Last year, U.S. convenience stores generated $814 billion in sales. Two-thirds of that came from fuel.

With electric vehicles now accounting for more than 5% of new car sales in America, many experts see mass adoption coming down the road. Sure enough, a recent survey from Pew Research Center found around 4 in 10 Americans are likely to consider an EV when purchasing their next vehicle.

The trend spells trouble for convenience stores in two ways. First, many EV owners are likely to charge their vehicles at home, meaning there’s no need to visit the local station. Second, chains wanting to attract consumers with EVs will need to invest in building the infrastructure necessary for charging them.

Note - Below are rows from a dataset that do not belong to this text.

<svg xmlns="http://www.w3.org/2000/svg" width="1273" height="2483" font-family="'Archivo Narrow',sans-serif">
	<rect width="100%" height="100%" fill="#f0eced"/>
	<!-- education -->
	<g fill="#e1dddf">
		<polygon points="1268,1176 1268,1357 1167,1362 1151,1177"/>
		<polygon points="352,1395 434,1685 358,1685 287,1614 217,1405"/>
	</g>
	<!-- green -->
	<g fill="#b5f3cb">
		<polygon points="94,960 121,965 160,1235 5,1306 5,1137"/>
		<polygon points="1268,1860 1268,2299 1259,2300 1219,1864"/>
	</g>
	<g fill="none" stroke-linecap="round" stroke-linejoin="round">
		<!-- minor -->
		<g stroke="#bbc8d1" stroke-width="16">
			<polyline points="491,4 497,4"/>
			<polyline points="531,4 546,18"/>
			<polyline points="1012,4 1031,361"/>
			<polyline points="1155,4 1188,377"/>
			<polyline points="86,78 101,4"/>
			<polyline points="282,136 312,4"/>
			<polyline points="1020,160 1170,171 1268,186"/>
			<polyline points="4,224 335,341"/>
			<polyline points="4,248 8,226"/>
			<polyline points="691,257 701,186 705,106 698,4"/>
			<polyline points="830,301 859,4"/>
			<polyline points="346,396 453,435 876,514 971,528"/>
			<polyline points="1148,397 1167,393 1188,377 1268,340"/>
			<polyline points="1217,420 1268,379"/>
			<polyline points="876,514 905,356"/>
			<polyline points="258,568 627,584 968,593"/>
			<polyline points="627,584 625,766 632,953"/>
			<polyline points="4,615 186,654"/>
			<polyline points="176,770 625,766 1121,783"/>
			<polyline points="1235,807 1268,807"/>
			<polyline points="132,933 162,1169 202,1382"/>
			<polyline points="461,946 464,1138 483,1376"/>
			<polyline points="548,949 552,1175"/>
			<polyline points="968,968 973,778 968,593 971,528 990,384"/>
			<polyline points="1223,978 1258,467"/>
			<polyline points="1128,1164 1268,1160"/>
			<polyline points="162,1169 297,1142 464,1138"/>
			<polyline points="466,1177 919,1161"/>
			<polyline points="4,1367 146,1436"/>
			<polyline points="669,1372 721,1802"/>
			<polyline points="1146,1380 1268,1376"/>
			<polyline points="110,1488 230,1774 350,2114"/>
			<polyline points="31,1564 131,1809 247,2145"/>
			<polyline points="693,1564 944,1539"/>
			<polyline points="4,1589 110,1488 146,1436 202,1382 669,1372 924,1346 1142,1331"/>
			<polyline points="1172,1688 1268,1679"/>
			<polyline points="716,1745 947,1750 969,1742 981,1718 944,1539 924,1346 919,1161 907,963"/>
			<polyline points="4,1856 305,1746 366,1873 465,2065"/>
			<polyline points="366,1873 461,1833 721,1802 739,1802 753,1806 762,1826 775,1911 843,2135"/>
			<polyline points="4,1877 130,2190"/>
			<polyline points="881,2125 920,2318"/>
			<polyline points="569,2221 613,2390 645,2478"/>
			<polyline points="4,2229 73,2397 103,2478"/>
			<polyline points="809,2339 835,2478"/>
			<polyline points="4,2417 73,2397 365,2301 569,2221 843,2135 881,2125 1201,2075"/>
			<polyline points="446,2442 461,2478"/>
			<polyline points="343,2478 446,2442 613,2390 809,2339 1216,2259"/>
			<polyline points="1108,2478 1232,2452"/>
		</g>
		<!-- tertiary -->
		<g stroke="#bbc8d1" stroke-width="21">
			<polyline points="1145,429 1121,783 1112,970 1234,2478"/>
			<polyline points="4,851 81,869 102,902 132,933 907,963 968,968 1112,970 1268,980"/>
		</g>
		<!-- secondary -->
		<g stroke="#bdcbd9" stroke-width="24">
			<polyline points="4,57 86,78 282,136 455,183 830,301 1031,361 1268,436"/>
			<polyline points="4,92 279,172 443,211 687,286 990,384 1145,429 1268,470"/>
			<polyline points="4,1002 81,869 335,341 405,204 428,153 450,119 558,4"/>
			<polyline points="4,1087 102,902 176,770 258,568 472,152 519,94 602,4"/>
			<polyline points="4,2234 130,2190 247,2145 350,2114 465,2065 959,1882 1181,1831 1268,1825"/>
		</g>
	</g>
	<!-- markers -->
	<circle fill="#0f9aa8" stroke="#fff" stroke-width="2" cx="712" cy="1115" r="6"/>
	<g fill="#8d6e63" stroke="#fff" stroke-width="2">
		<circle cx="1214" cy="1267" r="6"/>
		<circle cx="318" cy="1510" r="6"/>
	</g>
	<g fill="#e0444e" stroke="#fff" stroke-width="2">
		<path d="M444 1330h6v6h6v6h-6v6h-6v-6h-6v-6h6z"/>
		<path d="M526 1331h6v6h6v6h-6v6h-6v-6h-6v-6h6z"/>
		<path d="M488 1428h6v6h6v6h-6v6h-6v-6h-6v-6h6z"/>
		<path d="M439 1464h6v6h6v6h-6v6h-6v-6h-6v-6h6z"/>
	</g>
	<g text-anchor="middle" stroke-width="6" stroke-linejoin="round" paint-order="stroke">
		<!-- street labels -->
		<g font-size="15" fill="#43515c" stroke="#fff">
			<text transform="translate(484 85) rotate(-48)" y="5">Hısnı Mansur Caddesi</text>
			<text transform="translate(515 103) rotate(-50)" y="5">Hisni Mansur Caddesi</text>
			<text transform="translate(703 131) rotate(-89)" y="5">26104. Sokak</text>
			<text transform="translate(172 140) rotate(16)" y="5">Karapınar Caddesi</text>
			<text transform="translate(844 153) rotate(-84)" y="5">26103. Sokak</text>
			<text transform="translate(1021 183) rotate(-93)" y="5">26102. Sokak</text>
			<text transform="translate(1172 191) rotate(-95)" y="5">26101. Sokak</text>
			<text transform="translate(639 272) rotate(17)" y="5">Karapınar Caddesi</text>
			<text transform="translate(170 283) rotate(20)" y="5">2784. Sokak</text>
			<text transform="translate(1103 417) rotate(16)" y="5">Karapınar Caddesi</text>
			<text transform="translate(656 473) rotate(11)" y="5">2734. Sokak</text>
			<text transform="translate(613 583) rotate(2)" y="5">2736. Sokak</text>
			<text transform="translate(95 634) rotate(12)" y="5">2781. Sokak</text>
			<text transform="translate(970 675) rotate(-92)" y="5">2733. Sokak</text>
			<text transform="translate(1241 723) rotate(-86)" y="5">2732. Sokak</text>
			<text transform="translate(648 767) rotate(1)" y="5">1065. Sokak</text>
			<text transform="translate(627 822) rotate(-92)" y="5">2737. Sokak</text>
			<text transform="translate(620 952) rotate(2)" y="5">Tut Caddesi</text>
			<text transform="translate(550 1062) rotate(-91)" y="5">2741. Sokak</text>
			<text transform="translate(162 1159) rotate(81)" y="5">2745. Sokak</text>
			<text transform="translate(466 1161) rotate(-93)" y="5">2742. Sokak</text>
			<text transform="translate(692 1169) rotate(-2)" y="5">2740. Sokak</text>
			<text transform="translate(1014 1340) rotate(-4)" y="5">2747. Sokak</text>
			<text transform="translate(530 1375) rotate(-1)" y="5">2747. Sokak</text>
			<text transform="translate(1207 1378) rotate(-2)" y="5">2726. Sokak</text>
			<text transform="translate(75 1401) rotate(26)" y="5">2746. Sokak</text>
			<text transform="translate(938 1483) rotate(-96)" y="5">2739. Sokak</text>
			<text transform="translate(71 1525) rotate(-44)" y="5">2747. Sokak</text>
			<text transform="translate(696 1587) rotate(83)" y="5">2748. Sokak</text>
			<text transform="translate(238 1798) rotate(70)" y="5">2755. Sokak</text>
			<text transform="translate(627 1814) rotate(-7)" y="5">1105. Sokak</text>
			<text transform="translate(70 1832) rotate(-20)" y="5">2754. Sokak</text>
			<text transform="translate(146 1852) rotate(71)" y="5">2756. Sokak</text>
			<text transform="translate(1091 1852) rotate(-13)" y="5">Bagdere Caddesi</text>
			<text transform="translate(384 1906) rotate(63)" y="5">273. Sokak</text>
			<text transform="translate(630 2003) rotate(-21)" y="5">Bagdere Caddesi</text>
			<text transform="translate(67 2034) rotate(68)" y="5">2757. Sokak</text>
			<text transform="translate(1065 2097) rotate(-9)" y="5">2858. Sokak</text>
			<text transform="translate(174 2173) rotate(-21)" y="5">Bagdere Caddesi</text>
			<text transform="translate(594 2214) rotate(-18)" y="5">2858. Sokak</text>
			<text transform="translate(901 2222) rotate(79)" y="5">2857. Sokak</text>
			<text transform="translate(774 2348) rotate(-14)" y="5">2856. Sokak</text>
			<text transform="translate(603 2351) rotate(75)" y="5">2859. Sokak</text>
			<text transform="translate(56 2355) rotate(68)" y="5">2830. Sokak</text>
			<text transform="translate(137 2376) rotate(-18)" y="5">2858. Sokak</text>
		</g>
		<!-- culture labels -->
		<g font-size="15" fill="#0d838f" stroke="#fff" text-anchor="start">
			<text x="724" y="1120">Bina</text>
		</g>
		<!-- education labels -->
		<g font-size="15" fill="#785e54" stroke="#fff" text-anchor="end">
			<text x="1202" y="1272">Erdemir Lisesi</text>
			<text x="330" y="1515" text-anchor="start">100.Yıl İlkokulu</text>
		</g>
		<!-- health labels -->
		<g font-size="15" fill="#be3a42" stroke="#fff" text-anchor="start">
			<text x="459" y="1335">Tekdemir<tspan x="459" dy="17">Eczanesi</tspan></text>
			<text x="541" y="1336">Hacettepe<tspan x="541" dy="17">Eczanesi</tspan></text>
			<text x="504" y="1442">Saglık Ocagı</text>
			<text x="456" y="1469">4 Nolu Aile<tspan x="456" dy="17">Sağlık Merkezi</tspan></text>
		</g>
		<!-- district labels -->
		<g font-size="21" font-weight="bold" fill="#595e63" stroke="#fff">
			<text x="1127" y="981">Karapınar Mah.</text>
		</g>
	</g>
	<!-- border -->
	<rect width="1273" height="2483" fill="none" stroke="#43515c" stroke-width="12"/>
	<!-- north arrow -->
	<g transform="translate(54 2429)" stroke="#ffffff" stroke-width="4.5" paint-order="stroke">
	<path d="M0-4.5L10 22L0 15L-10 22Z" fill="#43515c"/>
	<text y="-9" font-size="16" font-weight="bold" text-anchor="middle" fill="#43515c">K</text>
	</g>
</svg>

“Gas is going to become less of a revenue source, so they need to find ways to replace that revenue stream,” said Katie Hansen, a senior analyst covering retail and ecommerce for market research firm Mintel.

Although still in the early stages of transformation, 7‑Eleven and Alimentation Couche-Tard, parent company of Circle K, have began rolling out charging stations across the United States in recent years.

On this front, however, Circle K has an advantage. Through an acquisition made in 2012, the company operates hundreds of charging stations in Norway, a country with a high density of EVs. This gives it a head start on solving the challenges that come with supporting the change in how people get around.

“They probably have worked through all of the problems they could run into as you get the infrastructure right,” said Diana Rosero-Pena, a consumer staples analyst at Bloomberg Intelligence.

Kevin Lewis, Alimentation Couche-Tard’s CMO, called the company’s presence in Norway a “living laboratory.”

Fresh food

“Consumers are making more conscious decisions about their health and want to be able to select better-for-you options wherever they shop,” reads a recent industry report from Mintel.